_Task to carry out_
Set down, exactly as written, every line from the top of the records below to the line containing "215 295 4.58", both ends included, and no others.

Stored items
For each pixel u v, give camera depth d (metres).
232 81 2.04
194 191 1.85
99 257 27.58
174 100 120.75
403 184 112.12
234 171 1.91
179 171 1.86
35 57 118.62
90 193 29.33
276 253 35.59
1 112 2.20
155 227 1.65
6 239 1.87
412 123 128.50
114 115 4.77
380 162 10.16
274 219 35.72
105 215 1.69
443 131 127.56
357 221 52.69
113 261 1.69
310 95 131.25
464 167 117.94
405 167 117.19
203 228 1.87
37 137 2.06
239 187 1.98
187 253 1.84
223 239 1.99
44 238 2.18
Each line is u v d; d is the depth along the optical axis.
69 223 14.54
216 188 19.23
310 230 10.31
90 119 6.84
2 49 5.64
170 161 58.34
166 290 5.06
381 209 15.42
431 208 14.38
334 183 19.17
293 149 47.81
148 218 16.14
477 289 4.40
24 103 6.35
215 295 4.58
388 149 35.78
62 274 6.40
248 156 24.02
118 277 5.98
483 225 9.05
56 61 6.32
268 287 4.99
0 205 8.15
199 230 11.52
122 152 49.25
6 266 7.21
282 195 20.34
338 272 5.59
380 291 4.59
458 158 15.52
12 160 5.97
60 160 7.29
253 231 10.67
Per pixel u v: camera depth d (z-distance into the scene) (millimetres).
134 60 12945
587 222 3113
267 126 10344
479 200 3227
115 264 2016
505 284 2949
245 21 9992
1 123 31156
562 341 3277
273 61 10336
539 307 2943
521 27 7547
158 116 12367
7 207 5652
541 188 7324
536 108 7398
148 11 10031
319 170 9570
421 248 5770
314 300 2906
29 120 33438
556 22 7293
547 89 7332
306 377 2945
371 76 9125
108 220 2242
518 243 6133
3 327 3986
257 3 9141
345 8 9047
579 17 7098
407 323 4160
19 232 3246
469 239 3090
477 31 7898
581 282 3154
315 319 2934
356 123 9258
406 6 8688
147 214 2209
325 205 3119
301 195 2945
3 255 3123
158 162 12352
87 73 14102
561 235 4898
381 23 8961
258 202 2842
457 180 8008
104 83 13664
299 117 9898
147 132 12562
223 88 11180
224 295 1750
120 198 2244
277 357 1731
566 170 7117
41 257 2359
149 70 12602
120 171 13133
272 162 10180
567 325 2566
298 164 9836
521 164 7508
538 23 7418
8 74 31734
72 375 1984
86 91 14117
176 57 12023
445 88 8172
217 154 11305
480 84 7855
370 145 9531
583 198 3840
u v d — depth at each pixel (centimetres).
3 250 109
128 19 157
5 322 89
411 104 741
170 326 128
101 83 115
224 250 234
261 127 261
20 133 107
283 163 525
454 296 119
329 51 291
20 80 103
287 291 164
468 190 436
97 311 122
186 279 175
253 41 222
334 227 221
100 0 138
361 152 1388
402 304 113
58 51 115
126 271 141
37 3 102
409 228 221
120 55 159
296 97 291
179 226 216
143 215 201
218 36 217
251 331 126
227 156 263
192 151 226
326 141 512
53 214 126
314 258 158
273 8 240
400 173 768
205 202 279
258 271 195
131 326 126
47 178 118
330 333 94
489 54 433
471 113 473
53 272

_Task output_
For each pixel u v, give camera depth d (metres).
232 81 2.04
194 191 1.85
99 257 27.58
174 100 120.75
403 184 112.12
234 171 1.91
179 171 1.86
35 57 118.62
90 193 29.33
276 253 35.59
1 112 2.20
155 227 1.65
6 239 1.87
412 123 128.50
114 115 4.77
380 162 10.16
274 219 35.72
105 215 1.69
443 131 127.56
357 221 52.69
113 261 1.69
310 95 131.25
464 167 117.94
405 167 117.19
203 228 1.87
37 137 2.06
239 187 1.98
187 253 1.84
223 239 1.99
44 238 2.18
Each line is u v d; d is the depth along the optical axis.
69 223 14.54
216 188 19.23
310 230 10.31
90 119 6.84
2 49 5.64
170 161 58.34
166 290 5.06
381 209 15.42
431 208 14.38
334 183 19.17
293 149 47.81
148 218 16.14
477 289 4.40
24 103 6.35
215 295 4.58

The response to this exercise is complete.